Sie sind ein Dichterpfarrer oder Pfarrerdichter. Wo treffen diese Welten aufeinander?
Christian Lehnert: Die Theologie ist in ihrem Wesen lyrisch-poetisch. Sie spricht von Dingen, die man nicht einfach sprachlich abbilden kann. Die Lyrik sucht eine Sprache für die Welt, wo ich sie nicht verstehe. Als Christ strebe ich danach, Gott immer näher zu kommen, aber alle Ausdrucksformen, um ihn zu beschreiben, sind untauglich. Da kommt man in der Theologie zur Poesie, denn beide sind nichts anderes als eine Suche nach Sprache, wo ich nicht reden und auch nicht schwiegen kann.
Fehlt Ihnen die poetische Dimension in modernen Gottesdiensten?
Die vermisse ich in der Tat. Wir leben in einer Zeit grosser Unsicherheiten. Wir neigen dazu, uns in unseren Weltvorstellungen abzuschotten. Deshalb werden Gottesdienste gern als Ort der Beheimatung verstanden, aber wenn es sich dabei wirklich um Gott handelt, müssen sie auch radikal befremden, dann muss in ihnen mehr geschehen, als ich sagen kann.

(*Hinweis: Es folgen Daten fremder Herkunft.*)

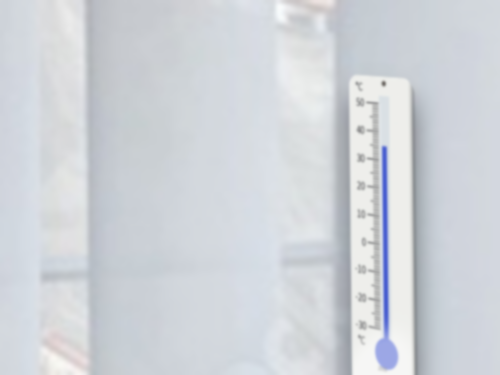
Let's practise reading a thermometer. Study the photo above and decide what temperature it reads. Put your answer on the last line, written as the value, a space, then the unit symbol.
35 °C
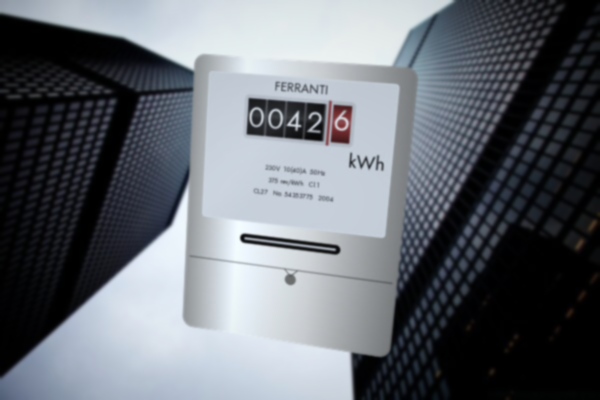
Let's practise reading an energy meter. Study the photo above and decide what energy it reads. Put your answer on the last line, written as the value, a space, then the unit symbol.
42.6 kWh
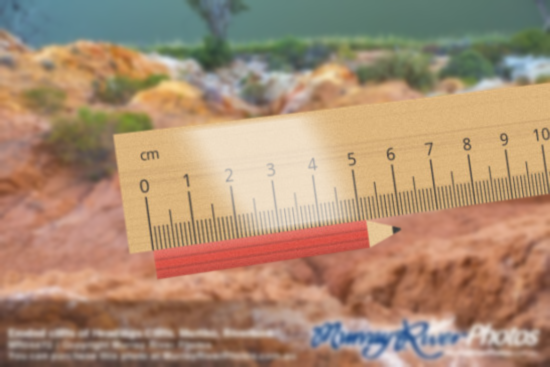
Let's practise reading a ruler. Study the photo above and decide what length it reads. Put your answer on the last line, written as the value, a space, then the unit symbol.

Wohnt dieser Sprache Gott inne?
Auch Gott kann Heimat sein. Aber mit Gott haben wir es mit einer Grösse zu tun, die radikal grösser ist als alles, was wir uns vorstellen können. Allein das Wort «Gott» bezeichnet in der Sprache nichts. Das fühlt sich erst mal wie eine Dauerirritation an. Man möchte fragen: Wer bist du eigentlich? Um uns der Antwort zu nähern, brauchen wir Sprachformen, die das Unsagbare zum Ausdruck bringen. Beheimatung geschieht erst jenseits unserer Vorstellung.